§ Exercise objective
Could you rewrite the rows below, swapping every "pixels" for "px" and leaving everything else unchanged?

□ □ □ □ □

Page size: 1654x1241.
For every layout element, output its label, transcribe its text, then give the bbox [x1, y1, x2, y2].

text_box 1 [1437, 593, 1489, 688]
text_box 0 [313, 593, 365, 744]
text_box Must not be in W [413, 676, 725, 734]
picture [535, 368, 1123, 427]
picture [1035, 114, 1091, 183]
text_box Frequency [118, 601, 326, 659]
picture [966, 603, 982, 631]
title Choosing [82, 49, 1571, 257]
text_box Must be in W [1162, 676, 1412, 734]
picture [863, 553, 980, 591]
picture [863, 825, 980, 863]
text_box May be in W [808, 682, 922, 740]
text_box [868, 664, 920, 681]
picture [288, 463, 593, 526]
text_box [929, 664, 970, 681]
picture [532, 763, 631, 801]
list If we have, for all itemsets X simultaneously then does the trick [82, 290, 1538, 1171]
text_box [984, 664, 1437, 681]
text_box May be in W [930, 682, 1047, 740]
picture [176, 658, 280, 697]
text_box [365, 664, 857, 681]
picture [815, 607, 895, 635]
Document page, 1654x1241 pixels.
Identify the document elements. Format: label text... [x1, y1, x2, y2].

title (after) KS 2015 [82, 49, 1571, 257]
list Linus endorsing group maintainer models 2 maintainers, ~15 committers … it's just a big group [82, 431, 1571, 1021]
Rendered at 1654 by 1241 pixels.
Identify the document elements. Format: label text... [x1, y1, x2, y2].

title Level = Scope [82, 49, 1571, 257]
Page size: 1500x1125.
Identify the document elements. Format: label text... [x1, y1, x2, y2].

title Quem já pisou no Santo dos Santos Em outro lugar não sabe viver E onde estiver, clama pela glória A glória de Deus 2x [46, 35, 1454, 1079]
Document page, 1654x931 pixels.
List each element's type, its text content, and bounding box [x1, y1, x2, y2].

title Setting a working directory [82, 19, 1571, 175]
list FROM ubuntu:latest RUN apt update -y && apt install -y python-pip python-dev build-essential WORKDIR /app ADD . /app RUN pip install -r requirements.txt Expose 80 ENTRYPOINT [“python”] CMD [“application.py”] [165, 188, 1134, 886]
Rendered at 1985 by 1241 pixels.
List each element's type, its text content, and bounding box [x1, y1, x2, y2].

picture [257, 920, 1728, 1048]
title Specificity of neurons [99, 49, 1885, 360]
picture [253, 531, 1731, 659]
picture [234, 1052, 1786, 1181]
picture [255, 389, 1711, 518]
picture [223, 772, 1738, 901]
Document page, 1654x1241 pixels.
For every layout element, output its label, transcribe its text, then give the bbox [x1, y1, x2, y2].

□ □ □ □ □

§ Response to the exercise
Page size: 1654x1241.
For every layout element, output its label, transcribe its text, then give the bbox [x1, y1, x2, y2].

text_box 1 [1437, 593, 1489, 688]
text_box 0 [313, 593, 365, 744]
text_box Must not be in W [413, 676, 725, 734]
picture [535, 368, 1123, 427]
picture [1035, 114, 1091, 183]
text_box Frequency [118, 601, 326, 659]
picture [966, 603, 982, 631]
title Choosing [82, 49, 1571, 257]
text_box Must be in W [1162, 676, 1412, 734]
picture [863, 553, 980, 591]
picture [863, 825, 980, 863]
text_box May be in W [808, 682, 922, 740]
text_box [868, 664, 920, 681]
picture [288, 463, 593, 526]
text_box [929, 664, 970, 681]
picture [532, 763, 631, 801]
list If we have, for all itemsets X simultaneously then does the trick [82, 290, 1538, 1171]
text_box [984, 664, 1437, 681]
text_box May be in W [930, 682, 1047, 740]
picture [176, 658, 280, 697]
text_box [365, 664, 857, 681]
picture [815, 607, 895, 635]
Document page, 1654x1241 px.
Identify the document elements. Format: label text... [x1, y1, x2, y2].

title (after) KS 2015 [82, 49, 1571, 257]
list Linus endorsing group maintainer models 2 maintainers, ~15 committers … it's just a big group [82, 431, 1571, 1021]
Rendered at 1654 by 1241 px.
Identify the document elements. Format: label text... [x1, y1, x2, y2].

title Level = Scope [82, 49, 1571, 257]
Page size: 1500x1125.
Identify the document elements. Format: label text... [x1, y1, x2, y2].

title Quem já pisou no Santo dos Santos Em outro lugar não sabe viver E onde estiver, clama pela glória A glória de Deus 2x [46, 35, 1454, 1079]
Document page, 1654x931 px.
List each element's type, its text content, and bounding box [x1, y1, x2, y2].

title Setting a working directory [82, 19, 1571, 175]
list FROM ubuntu:latest RUN apt update -y && apt install -y python-pip python-dev build-essential WORKDIR /app ADD . /app RUN pip install -r requirements.txt Expose 80 ENTRYPOINT [“python”] CMD [“application.py”] [165, 188, 1134, 886]
Rendered at 1985 by 1241 px.
List each element's type, its text content, and bounding box [x1, y1, x2, y2].

picture [257, 920, 1728, 1048]
title Specificity of neurons [99, 49, 1885, 360]
picture [253, 531, 1731, 659]
picture [234, 1052, 1786, 1181]
picture [255, 389, 1711, 518]
picture [223, 772, 1738, 901]
Document page, 1654x1241 px.
For every layout element, output its label, transcribe its text, then give the bbox [x1, y1, x2, y2].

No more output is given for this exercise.